Ces experts de l'ombre devenus stars du jour au lendemain: Marius Gilbert, l'épidémiologiste discret
Il était sans doute le dernier à imaginer ça, que des t-shirts floqués à son effigie - avec le slogan " Il va falloir inventer une nouvelle manière de vivre", titre d'un article de nos confrères de Paris Match - se vendent comme des petits pains.

- Publié le 03-05-2020 à 09h09

Il était sans doute le dernier à imaginer ça, que des t-shirts floqués à son effigie - avec le slogan "Il va falloir inventer une nouvelle manière de vivre", titre d'un article de nos confrères de Paris Match - se vendent comme des petits pains.
Ou encore qu'à Jurbise, un certain Julien Toussaint, architecte de métier et passionné de musique électronique, lui consacre une chanson. "Quand le virus sera derrière, tu pourras lui payer une bière. À Marius… Marius Gilbière", chante-t-il légèrement.
Qu'en pense l'intéressé ? Mystère. Pour l'affaire des t-shirts, il a appelé François Vancauwenberghe, qui les avait imaginés, à ne pas aller plus loin. L'initiative était sympathique, une centaine de pièces ont été vendues mais le scientifique, plus habitué aux labos qu'aux plateaux, a demandé que cela s'arrête là. "À la demande de Marius, qui voit sa vie privée partir en fumée, nous clôturons les commandes ce soir", pouvait-on lire sur la page Facebook de François Vancauwenberghe le 21 avril.

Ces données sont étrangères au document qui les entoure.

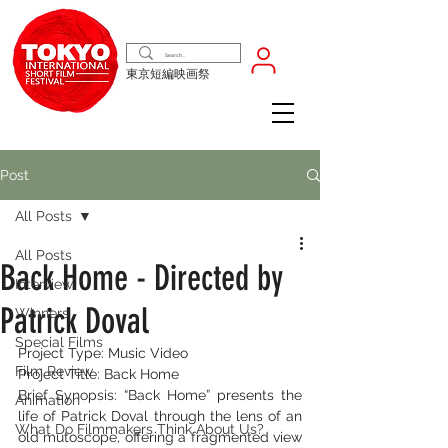
東京短編映画祭
Post
All Posts
All Posts
Back Home - Directed by
Interview
Patrick Doval
Winners
Special Films
Project Type: Music Video
Film Review
Project Title: Back Home
Brief Synopsis: “Back Home” presents the 
Animation
life of Patrick Doval through the lens of an 
What Do Filmmakers Think About Us?
old mutoscope, offering a fragmented view 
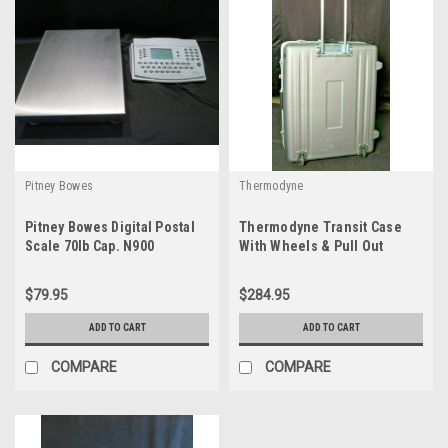
Pitney Bowes
Thermodyne
Pitney Bowes Digital Postal
Thermodyne Transit Case
Scale 70lb Cap. N900
With Wheels & Pull Out
Handle 29.5x24x12
$79.95
$284.95
ADD TO CART
ADD TO CART
COMPARE
COMPARE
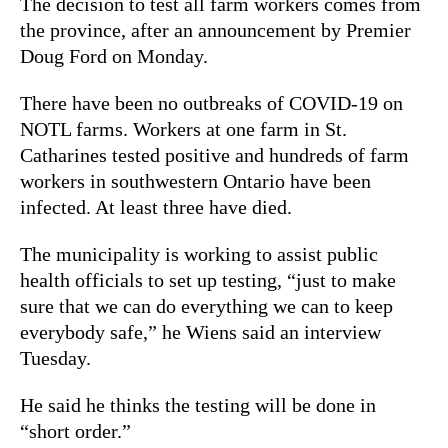
The decision to test all farm workers comes from
the province, after an announcement by Premier
Doug Ford on Monday.
There have been no outbreaks of COVID-19 on
NOTL farms. Workers at one farm in St.
Catharines tested positive and hundreds of farm
workers in southwestern Ontario have been
infected. At least three have died.
The municipality is working to assist public
health officials to set up testing, “just to make
sure that we can do everything we can to keep
everybody safe,” he Wiens said an interview
Tuesday.
He said he thinks the testing will be done in
“short order.”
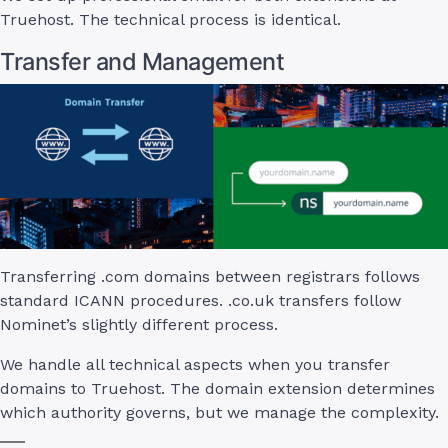
Truehost. The technical process is identical.
Transfer and Management
Transferring .com domains between registrars follows
standard ICANN procedures. .co.uk transfers follow
Nominet’s slightly different process.
We handle all technical aspects when you transfer
domains to Truehost. The domain extension determines
which authority governs, but we manage the complexity.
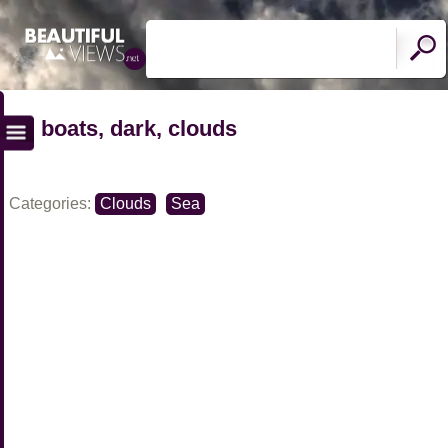
boats, dark, clouds
Categories:
Clouds
Sea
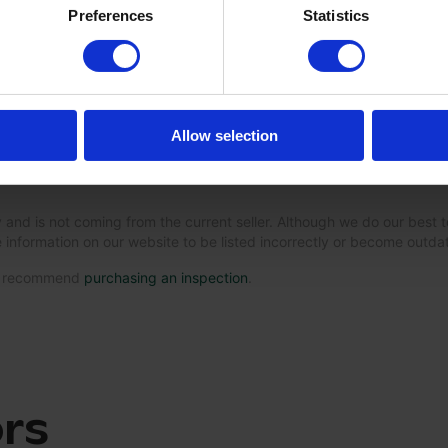
Preferences
Statistics
Allow selection
 and is not coming from the current seller. Although we do our best t
 information on our website to be listed incorrectly or become outd
we recommend
purchasing an inspection
.
ors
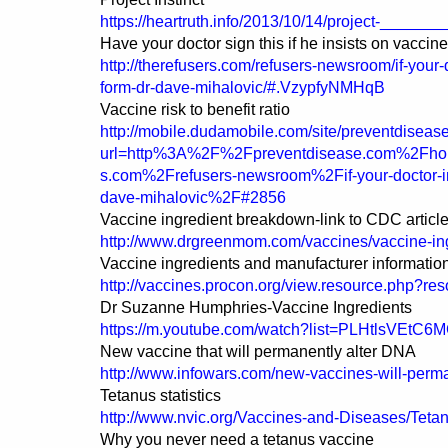
https://heartruth.info/2013/10/14/project-_______
Have your doctor sign this if he insists on vaccin
http://therefusers.com/refusers-newsroom/if-your-
form-dr-dave-mihalovic/#.VzypfyNMHqB
Vaccine risk to benefit ratio
http://mobile.dudamobile.com/site/preventdiseas
url=http%3A%2F%2Fpreventdisease.com%2Fhom
s.com%2Frefusers-newsroom%2Fif-your-doctor-insi
dave-mihalovic%2F#2856
Vaccine ingredient breakdown-link to CDC articl
http://www.drgreenmom.com/vaccines/vaccine-ing
Vaccine ingredients and manufacturer informatio
http://vaccines.procon.org/view.resource.php?r
Dr Suzanne Humphries-Vaccine Ingredients
https://m.youtube.com/watch?list=PLHtlsVE
New vaccine that will permanently alter DNA
http://www.infowars.com/new-vaccines-will-perm
Tetanus statistics
http://www.nvic.org/Vaccines-and-Diseases/Teta
Why you never need a tetanus vaccine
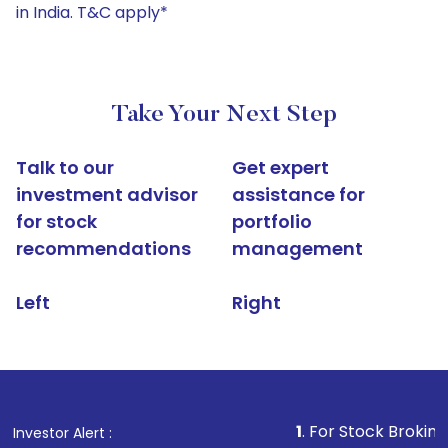
in India. T&C apply*
Take Your Next Step
Talk to our
Get expert
investment advisor
assistance for
for stock
portfolio
recommendations
management
Left
Right
1
. For Stock Broking, Prevent U
Investor Alert :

C'est que si le chercheur en épidémiologie à l'Université de Bruxelles s'est beaucoup exposé sur les plateaux de télévision - à la RTBF, il était devenu l'un des référents pour parler de la crise du coronavirus - et dans la presse écrite - au travers d'entretiens hebdomadaires dans Paris Match -, il est aussi, depuis le 2 avril, l'un des membres du groupe d'experts en charge de l'exit strategy (GEES) institué par la Première ministre Sophie Wilmès. À plusieurs reprises, à la télé, il a d'ailleurs tenu à ce que ces deux rôles ne se télescopent pas, sans jamais, pour autant, abandonner son franc-parler.

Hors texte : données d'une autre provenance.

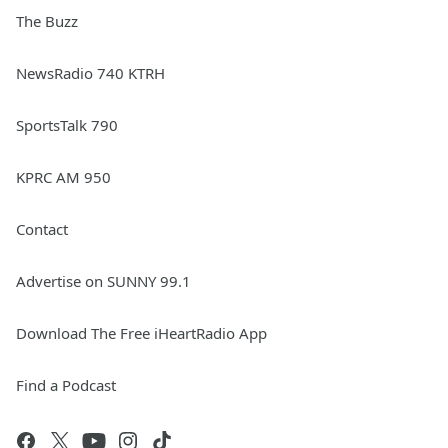
The Buzz
NewsRadio 740 KTRH
SportsTalk 790
KPRC AM 950
Contact
Advertise on SUNNY 99.1
Download The Free iHeartRadio App
Find a Podcast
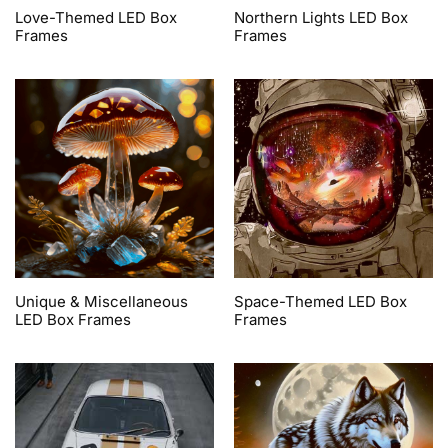
Love-Themed LED Box
Northern Lights LED Box
Frames
Frames
Unique & Miscellaneous
Space-Themed LED Box
LED Box Frames
Frames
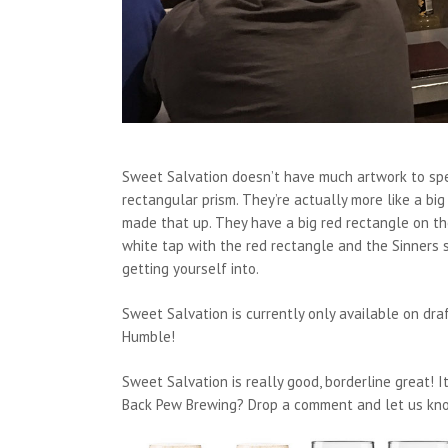
Sweet Salvation doesn’t have much artwork to spea
rectangular prism. They’re actually more like a big
made that up. They have a big red rectangle on th
white tap with the red rectangle and the Sinners 
getting yourself into.
Sweet Salvation is currently only available on dra
Humble!
Sweet Salvation is really good, borderline great! I
Back Pew Brewing? Drop a comment and let us kno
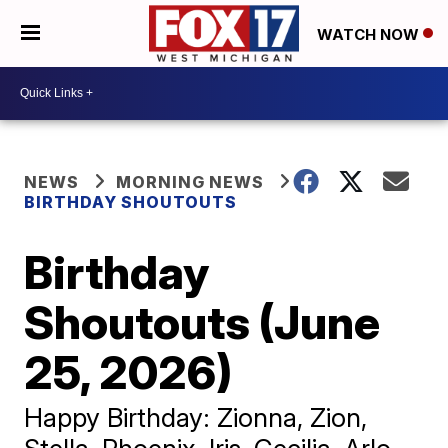
WATCH NOW
NEWS
MORNING NEWS
BIRTHDAY SHOUTOUTS
Birthday
Shoutouts (June
25, 2026)
Happy Birthday: Zionna, Zion,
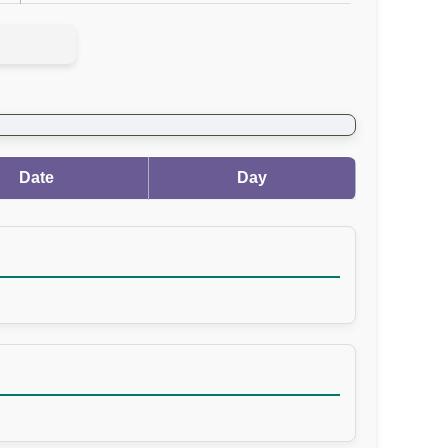
Date
Day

Car c'est sans doute ce qui a le plus séduit les Belges, en ce temps de confinement : qu'on leur parle clairement, sans détour, qu'on ne leur fasse pas de fausses promesses mais aussi qu'on les informe et qu'on les rassure. Ce costume-là, Marius Gilbert l'a remarquablement endossé. "Je ne pense pas être le seul à avoir pour idole, dans cette période chahutée, notre Marius national. Véritable expert, sans langue de bois et sans objectif personnel caché, il nous rassure et nous maintient en contact avec le monde réel", écrivait son ami vendeur de t-shirts sur Facebook. D'autres, innombrables anonymes, ont posté des commentaires sur la page de l'ULB. "Je me permets de vous prendre un peu de votre précieux temps pour vous remercier pour vos commentaires et vos explications. Continuez nous avons besoin de vous. Prenez soin de vous", écrit Guy. "FÉLICITATIONS. Vous êtes le meilleur. J'aimerais que vous soyez notre prochain ministre de la Santé ! Épatant", souligne Martine. Mais sur la page de l'ULB seulement, car sur la sienne propre, Marius Gilbert n'a pas accepté de nouveaux amis ni ne s'est répandu en commentaires. Ce n'est ni le lieu, ni le moment.

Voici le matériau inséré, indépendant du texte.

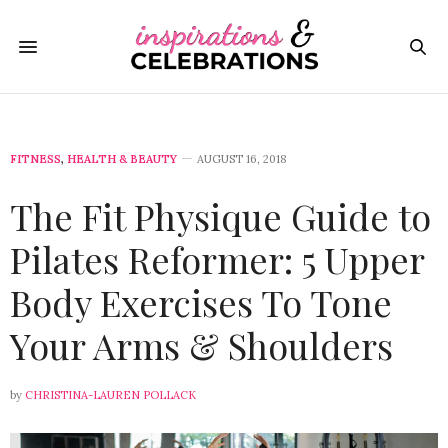
FITNESS
,
HEALTH & BEAUTY
AUGUST 16, 2018
The Fit Physique Guide to
Pilates Reformer: 5 Upper
Body Exercises To Tone
Your Arms & Shoulders
by
CHRISTINA-LAUREN POLLACK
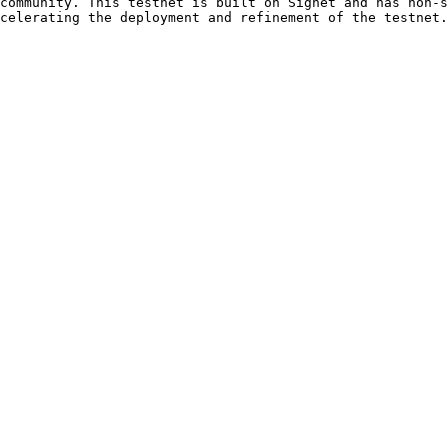
community. This testnet is built on Signet and has non-s
celerating the deployment and refinement of the testnet.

"D'emblée, j'ai eu le sentiment d'avoir échangé avec un scientifique désirant vulgariser son savoir dans le souci de l'intérêt général", écrit quant à lui Michel Bouffioulx, sur son blog, qui reprend leurs entretiens pour Paris Match. Fin février, il disait "Il importe d'envisager le scénario d'une épidémie de grande ampleur". Mi-mars, dans les mêmes colonnes, il précisait "À ce stade, le pic de l'épidémie n'est absolument pas prévisible. Cela dépendra de l'adhésion de tous nos concitoyens, tant dans la sphère privée que professionnelle, aux mesures de sécurité recommandées par les autorités." Et aussi "Tout le monde doit se sentir concerné. Il faut veiller à ne pas contracter le virus pour soi-même mais aussi pour les autres, pour des personnes qui pourraient en souffrir plus que nous-même."
Dans l'émission L'objet de la recherche, sur la TV de l'ULB, Marius Gilbert présentait en 2015, un toucan en paille de riz reçu lors d'une mission en Thaïlande, au beau milieu de l'épidémie de la grippe aviaire, où il étudiait les facteurs de risques. Un objet important à ses yeux parce que ce moment a marqué un tournant dans sa carrière. C'est depuis lors qu'il a décidé de s'intéresser à la grippe aviaire "et aux maladies émergentes de manière générale." Des connaissances qu'il distille et vulgarise aujourd'hui avec brio.